The egg retrieval during the IVF process is sometimes considered the most “amped up” part of the ride. With controlled ovarian stimulation (COS) prior to the egg retrieval, the goal is to stimulate the development of multiple eggs to increase the chances of producing a healthy embryo. Normally, during a natural cycle, only one egg grows to become the “queen egg” for the month, and that one, the most mature, drops at ovulation for a shot at conception.
With IVF supplements, you’re giving your body extra medicine to have your brain tell your ovaries to go into overdrive and produce multiple “queen eggs.” Once mature, and at an exact, decided-upon time during the IVF cycle, they will be taken out of your body and given a chance at becoming embryos.

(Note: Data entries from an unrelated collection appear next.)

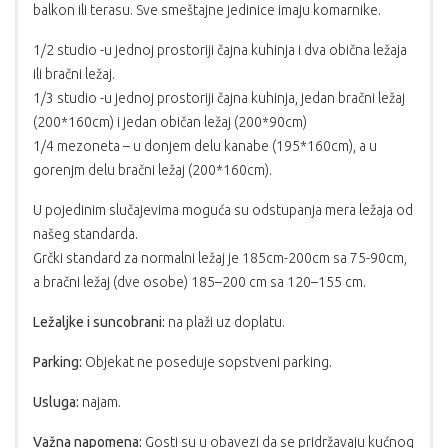
balkon ili terasu. Sve smeštajne jedinice imaju komarnike.
1/2 studio -u jednoj prostoriji čajna kuhinja i dva obična ležaja
ili bračni ležaj.
1/3 studio -u jednoj prostoriji čajna kuhinja, jedan bračni ležaj
(200*160cm) i jedan običan ležaj (200*90cm)
1/4 mezoneta – u donjem delu kanabe (195*160cm), a u
gorenjm delu bračni ležaj (200*160cm).
U pojedinim slučajevima moguća su odstupanja mera ležaja od
našeg standarda.
Grčki standard za normalni ležaj je 185cm-200cm sa 75-90cm,
a bračni ležaj (dve osobe) 185–200 cm sa 120–155 cm.
Ležaljke i suncobrani:
na plaži uz doplatu.
Parking:
Objekat ne poseduje sopstveni parking.
Usluga:
najam.
Važna napomena:
Gosti su u obavezi da se pridržavaju kućnog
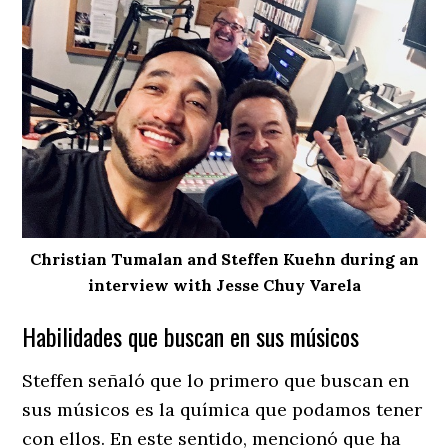
Christian Tumalan and Steffen Kuehn during an
interview with Jesse Chuy Varela
Habilidades que buscan en sus músicos
Steffen señaló que lo primero que buscan en
sus músicos es la química que podamos tener
con ellos. En este sentido, mencionó que ha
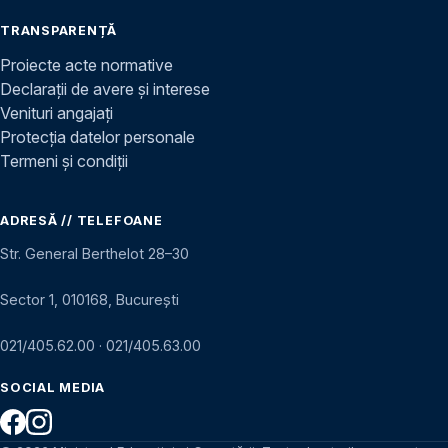
TRANSPARENȚĂ
Proiecte acte normative
Declarații de avere și interese
Venituri angajați
Protecția datelor personale
Termeni și condiții
ADRESĂ // TELEFOANE
Str. General Berthelot 28–30
Sector 1, 010168, București
021/405.62.00
·
021/405.63.00
SOCIAL MEDIA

You will likely experience some side effects—you do usually get hormonal, can feel extremely bloated because your ovaries are actually expanding, and may be fatigued because your brain and body are performing a modern miracle.

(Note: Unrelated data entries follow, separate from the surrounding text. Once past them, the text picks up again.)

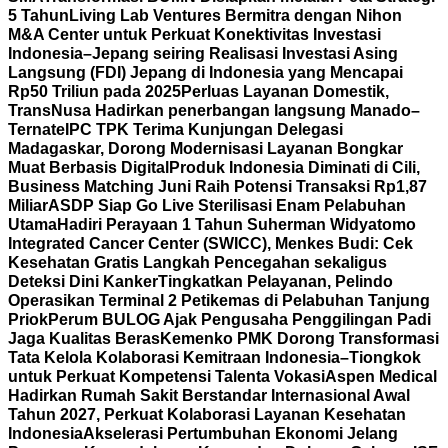
5 Tahun
Living Lab Ventures Bermitra dengan Nihon
M&A Center untuk Perkuat Konektivitas Investasi
Indonesia–Jepang seiring Realisasi Investasi Asing
Langsung (FDI) Jepang di Indonesia yang Mencapai
Rp50 Triliun pada 2025
Perluas Layanan Domestik,
TransNusa Hadirkan penerbangan langsung Manado–
Ternate
IPC TPK Terima Kunjungan Delegasi
Madagaskar, Dorong Modernisasi Layanan Bongkar
Muat Berbasis Digital
Produk Indonesia Diminati di Cili,
Business Matching Juni Raih Potensi Transaksi Rp1,87
Miliar
ASDP Siap Go Live Sterilisasi Enam Pelabuhan
Utama
Hadiri Perayaan 1 Tahun Suherman Widyatomo
Integrated Cancer Center (SWICC), Menkes Budi: Cek
Kesehatan Gratis Langkah Pencegahan sekaligus
Deteksi Dini Kanker
Tingkatkan Pelayanan, Pelindo
Operasikan Terminal 2 Petikemas di Pelabuhan Tanjung
Priok
Perum BULOG Ajak Pengusaha Penggilingan Padi
Jaga Kualitas Beras
Kemenko PMK Dorong Transformasi
Tata Kelola Kolaborasi Kemitraan Indonesia–Tiongkok
untuk Perkuat Kompetensi Talenta Vokasi
Aspen Medical
Hadirkan Rumah Sakit Berstandar Internasional Awal
Tahun 2027, Perkuat Kolaborasi Layanan Kesehatan
Indonesia
Akselerasi Pertumbuhan Ekonomi Jelang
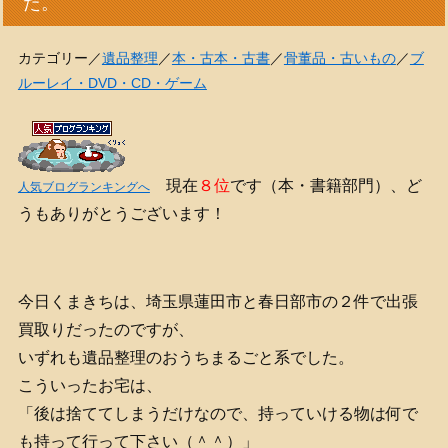
た。
カテゴリー／
遺品整理
／
本・古本・古書
／
骨董品・古いもの
／
ブ
ルーレイ・DVD・CD・ゲーム
現在
８位
です（本・書籍部門）、ど
人気ブログランキングへ
うもありがとうございます！
今日くまきちは、埼玉県蓮田市と春日部市の２件で出張
買取りだったのですが、
いずれも遺品整理のおうちまるごと系でした。
こういったお宅は、
「後は捨ててしまうだけなので、持っていける物は何で
も持って行って下さい（＾＾）」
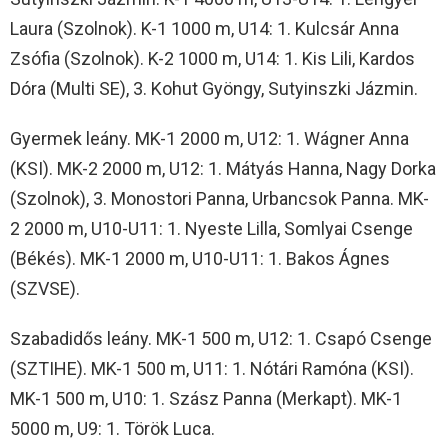
Laura (Szolnok). K-1 1000 m, U14: 1. Kulcsár Anna
Zsófia (Szolnok). K-2 1000 m, U14: 1. Kis Lili, Kardos
Dóra (Multi SE), 3. Kohut Gyöngy, Sutyinszki Jázmin.
Gyermek leány. MK-1 2000 m, U12: 1. Wágner Anna
(KSI). MK-2 2000 m, U12: 1. Mátyás Hanna, Nagy Dorka
(Szolnok), 3. Monostori Panna, Urbancsok Panna. MK-
2 2000 m, U10-U11: 1. Nyeste Lilla, Somlyai Csenge
(Békés). MK-1 2000 m, U10-U11: 1. Bakos Ágnes
(SZVSE).
Szabadidős leány. MK-1 500 m, U12: 1. Csapó Csenge
(SZTIHE). MK-1 500 m, U11: 1. Nótári Ramóna (KSI).
MK-1 500 m, U10: 1. Szász Panna (Merkapt). MK-1
5000 m, U9: 1. Török Luca.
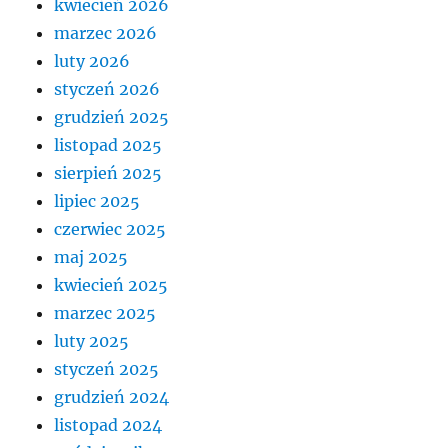
kwiecień 2026
marzec 2026
luty 2026
styczeń 2026
grudzień 2025
listopad 2025
sierpień 2025
lipiec 2025
czerwiec 2025
maj 2025
kwiecień 2025
marzec 2025
luty 2025
styczeń 2025
grudzień 2024
listopad 2024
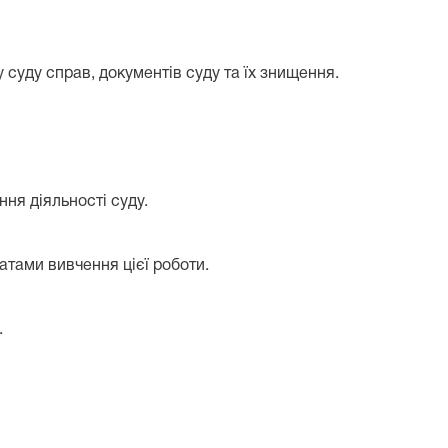
 суду справ, документів суду та їх знищення.
ння діяльності суду.
атами вивчення цієї роботи.
.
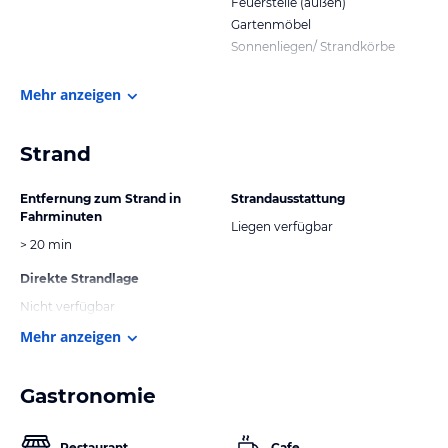
Feuerstelle (außen)
Gartenmöbel
Sonnenliegen/ Strandkörbe
Mehr anzeigen
Strand
Entfernung zum Strand in
Strandausstattung
Fahrminuten
Liegen verfügbar
> 20 min
Direkte Strandlage
Nicht verfügbar
Mehr anzeigen
Gastronomie
Restaurant
Cafe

Just as with an IUI cycle, toward the end of the 10 or so days of fertility medications, you’re given a trigger shot, and then 36-40 hours later you’ll have the eggs taken out of your body to mingle with the sperm that will ideally fertilize. When necessary (especially if there’s male factor infertility, or if the sperm need a little boost reaching the egg for any reason), intracytoplasmic sperm injection (ICSI) is performed. ICSI is when the sperm are physically injected into an egg to ensure they are given their best chance at fertilization.
At this point, the dedicated team of embryologists in a given clinic monitor the development daily. Post retrieval, you will be told how many eggs were taken out, and soon after, you’ll be told how many were actually mature enough to attempt fertilization.
This is considered the first day of the embryo life cycle. Ideally, they’re grown for 5 days and are then either transferred back into the uterus with hopes of implantation, frozen for use at a later time (for a frozen embryo transfer or FET), or biopsied for testing and then frozen for later use. If biopsied, cells from the outermost layer of the embryo are sent to a geneticist for preimplantation genetic testing (PGT) who can determine if the embryo is what’s considered “normal,” meaning it has the right number of chromosomes, or “abnormal,” which indicates either a specific genetic issue or an abnormal number of chromosomes. When testing is done, the “genetically healthy” embryos are the ones that are transferred, with the goal that those embryos will lead to implantation and result in pregnancy.
The fertility journey can be heartbreaking, and treatment options are not for the faint of heart. It can be a long and arduous process, and we are uncovering answers only in real time as each layer of questions becomes clear. But it is also miraculous, and can provide hope when all else might feel lost.